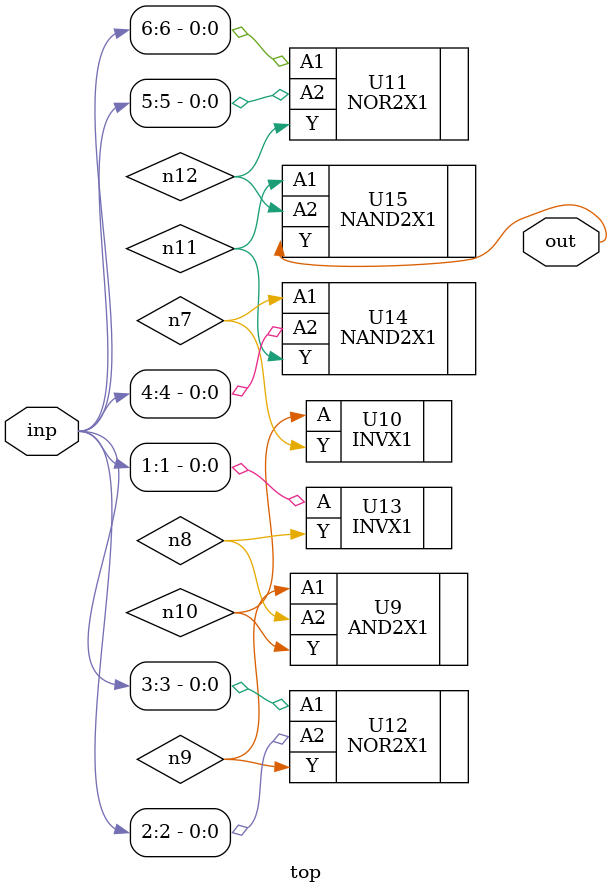
<source format=sv>


module top ( inp, out );
  input [6:0] inp;
  output out;
  wire   n7, n8, n9, n10, n11, n12;

  AND2X1 U9 ( .A1(n9), .A2(n8), .Y(n10) );
  INVX1 U10 ( .A(n10), .Y(n7) );
  NOR2X1 U11 ( .A1(inp[6]), .A2(inp[5]), .Y(n12) );
  NOR2X1 U12 ( .A1(inp[3]), .A2(inp[2]), .Y(n9) );
  INVX1 U13 ( .A(inp[1]), .Y(n8) );
  NAND2X1 U14 ( .A1(n7), .A2(inp[4]), .Y(n11) );
  NAND2X1 U15 ( .A1(n11), .A2(n12), .Y(out) );
endmodule


</source>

· · · ·

What needs to be done = Pictures stay out; repeat all the rest of the records exactly.

Final answer =
<source format=sv>


module top ( inp, out );
  input [6:0] inp;
  output out;
  wire   n7, n8, n9, n10, n11, n12;

  AND2X1 U9 ( .A1(n9), .A2(n8), .Y(n10) );
  INVX1 U10 ( .A(n10), .Y(n7) );
  NOR2X1 U11 ( .A1(inp[6]), .A2(inp[5]), .Y(n12) );
  NOR2X1 U12 ( .A1(inp[3]), .A2(inp[2]), .Y(n9) );
  INVX1 U13 ( .A(inp[1]), .Y(n8) );
  NAND2X1 U14 ( .A1(n7), .A2(inp[4]), .Y(n11) );
  NAND2X1 U15 ( .A1(n11), .A2(n12), .Y(out) );
endmodule


</source>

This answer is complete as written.